This script converts an ApRES .dat file to netCDF4.  The default output netCDF filename has the same name as the input .dat file, but with a .nc file suffix.  Optionally an alternative output netCDF filename can be explicitly given.

The conversion is a straightforward mapping, in that each burst becomes a netCDF4 group, where the header lines become group attributes, and the data are stored as the group data.  How the data are stored depends on the number of attenuators used when acquiring the data:

* Single-attenuator configuration: The data are stored as a `NSubBursts` x `N_ADC_SAMPLES` 2D data array.
* Multi-attenuator configuration: The data are stored as a `NSubBursts` x `N_ADC_SAMPLES` x `nAttenuators` 3D data array.

### nc_to_apres.py

This script converts a previously converted netCDF4 file back to the original ApRES .dat file.  The default output ApRES .dat filename has the same name as the input netCDF file, but with a .dat file suffix.  Optionally an alternative output ApRES filename can be explicitly given.

The conversion is a straightforward reversal of the original conversion.  For the newer ApRES .dat file format version, this should be identical to the original file.  For the older ApRES .dat file format version, there will likely be small differences in the whitespace in the textual header.  Ignoring these insignificant changes in whitespace (e.g. `diff -awB orig.dat reconstructed.dat`), the files will be identical.

WORK INSTRUCTION A:
According to the text on the ApRES conversion scripts, what does each burst become when a .dat file is converted to netCDF4?
WORK INSTRUCTION B:
Using the text on the ApRES conversion scripts, explain why a reconstructed older-format .dat file may not match the original exactly, and in what sense the two files are still identical.

PROVIDED MATERIAL:

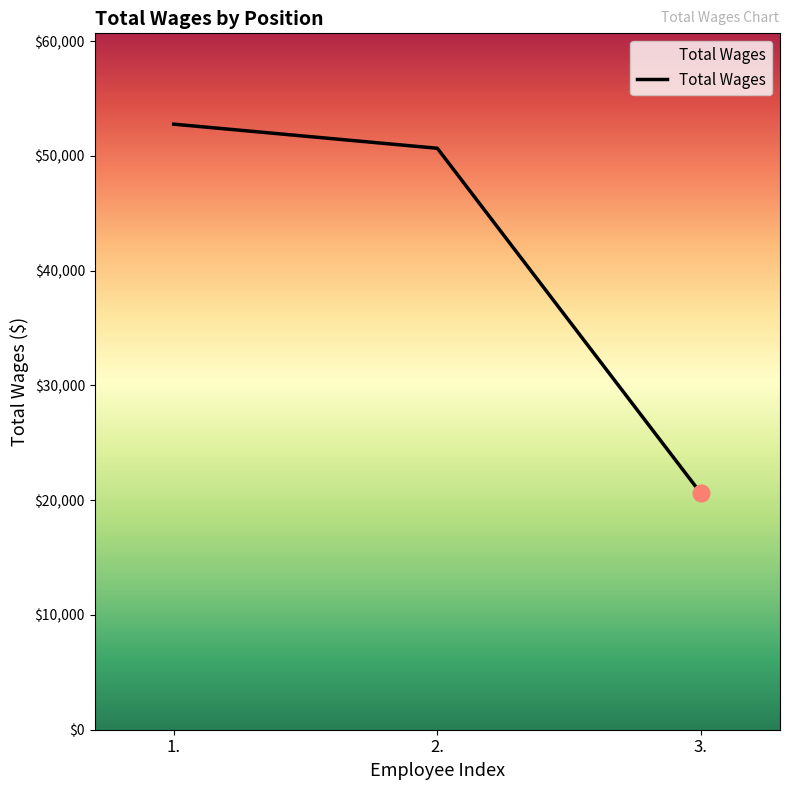

What is the difference between the maximum and minimum values?

32174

YOUR RESPONSE A:
Each burst becomes a netCDF4 group.

YOUR RESPONSE B:
For the older ApRES .dat file format version, there will likely be small differences in the whitespace of the textual header. If these insignificant whitespace changes are ignored, for example with `diff -awB orig.dat reconstructed.dat`, the files are identical.